Table 46.2 Issues in clinical trial design

Data Analysis

Data analysis of studies is a complex and individualized process, and a complete discussion cannot be undertaken in this section. A few points to consider are:

  • Consider consulting with an expert for help with designing the trial.

  • Design of the trial and outcomes will determine how the analysis is conducted and vice versa.

  • The analysis should be prespecified before the trial starts, although exploratory analyses and work on validation of outcomes in early trials are encouraged.

  • Critical to all trials is trying to minimize bias by using control groups and, if at all possible, blinding the trial as well as randomization of allocation.

  • Sample size and power calculations for all phase III trials will depend upon the primary outcome measure(s), treatment duration, expected responses in the groups, and desired alpha and beta levels, among other factors. However, not all studies need to have a power analysis done (e.g., safety analysis, pharmacokinetics, some early phase 2 studies, and dose response trials are examples where power analysis is less important).

  • Statistical analysis for inbetween group comparisons should consider the probability of distributions of the results (i.e., parametric vs. nonparametric variables).

  • Outcome variables should be defined, using validated measures whenever possible. The characteristics of the outcomes should be considered, as they may determine the robustness of the data when not normally distributed and the power of the statistics to discriminate among therapies. In general, for example, dichotomous measures do not have as much discriminatory power as continuous measures. Continuous measures are more able to discriminate among therapies than other approaches. If the continuous measures are particularly variable, nominal, categorical, or dichotomous measures are preferable. The specific analyses available are myriad – from simple proportions tests, through ANOVA, through generalized linear regressions with many variations, through survival analyses, etc. This is a very important reason to consult early with your statistical colleagues.

  • Missing data, from single variables through patient dropout, are an inevitable aspect of clinical trial design, and there are multiple methods of imputing missing data, from simple completer analysis, through nonresponder imputation, through averaging, and through general linear equation modeling. The method chosen should be chosen in advance

  • Adverse event reporting is as important as reporting of benefit and should be considered before the trial begins, although the methodology of such reporting remains unsophisticated. Data safety monitoring should be considered for larger or multicenter trials.

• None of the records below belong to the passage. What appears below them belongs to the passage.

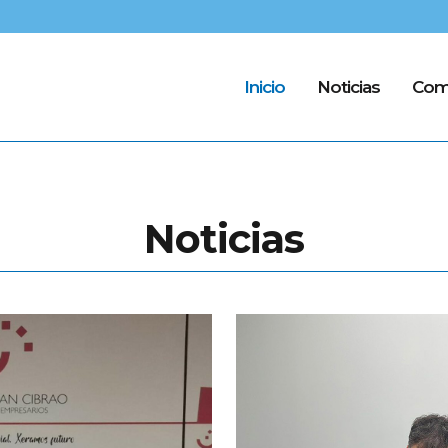
Inicio
Noticias
Com
Noticias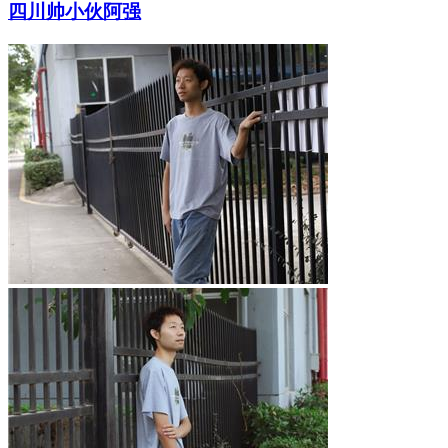
四川帅小伙阿强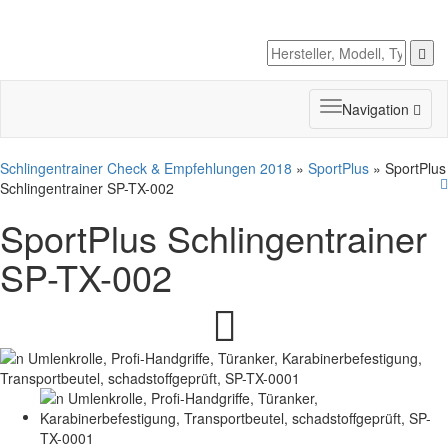
Toggle
Navigation
navigation
Schlingentrainer Check & Empfehlungen 2018
»
SportPlus
» SportPlus
Schlingentrainer SP-TX-002
SportPlus Schlingentrainer
SP-TX-002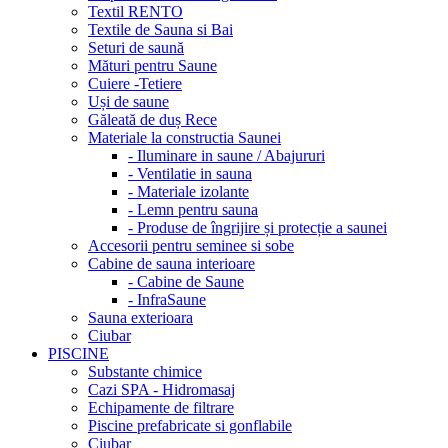
Textil RENTO
Textile de Sauna si Bai
Seturi de saună
Mături pentru Saune
Cuiere -Tetiere
Uși de saune
Găleată de duș Rece
Materiale la constructia Saunei
- Iluminare in saune / Abajururi
- Ventilatie in sauna
- Materiale izolante
- Lemn pentru sauna
- Produse de îngrijire și protecție a saunei
Accesorii pentru seminee si sobe
Cabine de sauna interioare
- Cabine de Saune
- InfraSaune
Sauna exterioara
Ciubar
PISCINE
Substante chimice
Cazi SPA - Hidromasaj
Echipamente de filtrare
Piscine prefabricate si gonflabile
Ciubar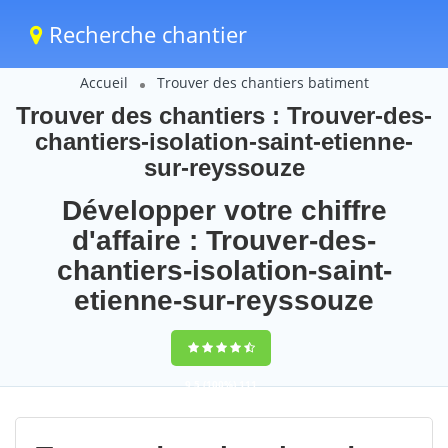
Recherche chantier
Accueil
Trouver des chantiers batiment
Trouver des chantiers : Trouver-des-
chantiers-isolation-saint-etienne-
sur-reyssouze
Développer votre chiffre
d'affaire : Trouver-des-
chantiers-isolation-saint-
etienne-sur-reyssouze
9,5
(100%)
111
votes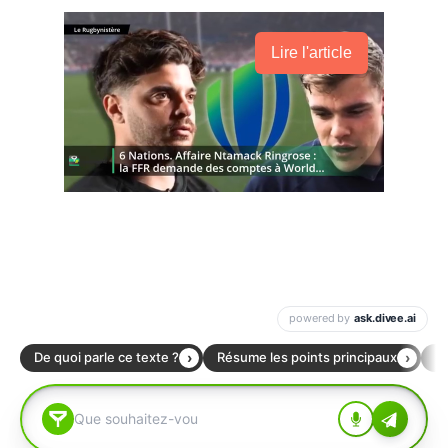
Lire l'article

  • Criteria for early termination of the trial and interim analysis should be prespecified, if needed.

Conclusion

Clinical trials in scleroderma are inherently difficult because the disease is uncommon/rare, making recruitment problematic and requiring multisite trials; longer trials are also often needed. Partly in response to these difficulties, clinical trial methodology in SSc is evolving and has been improving. This chapter reviewed updated issues in trial design including factors such as epidemiology, phases of trial design, outcome measures, surrogate measures, patient selection, analysis, and updated guidelines for trial design.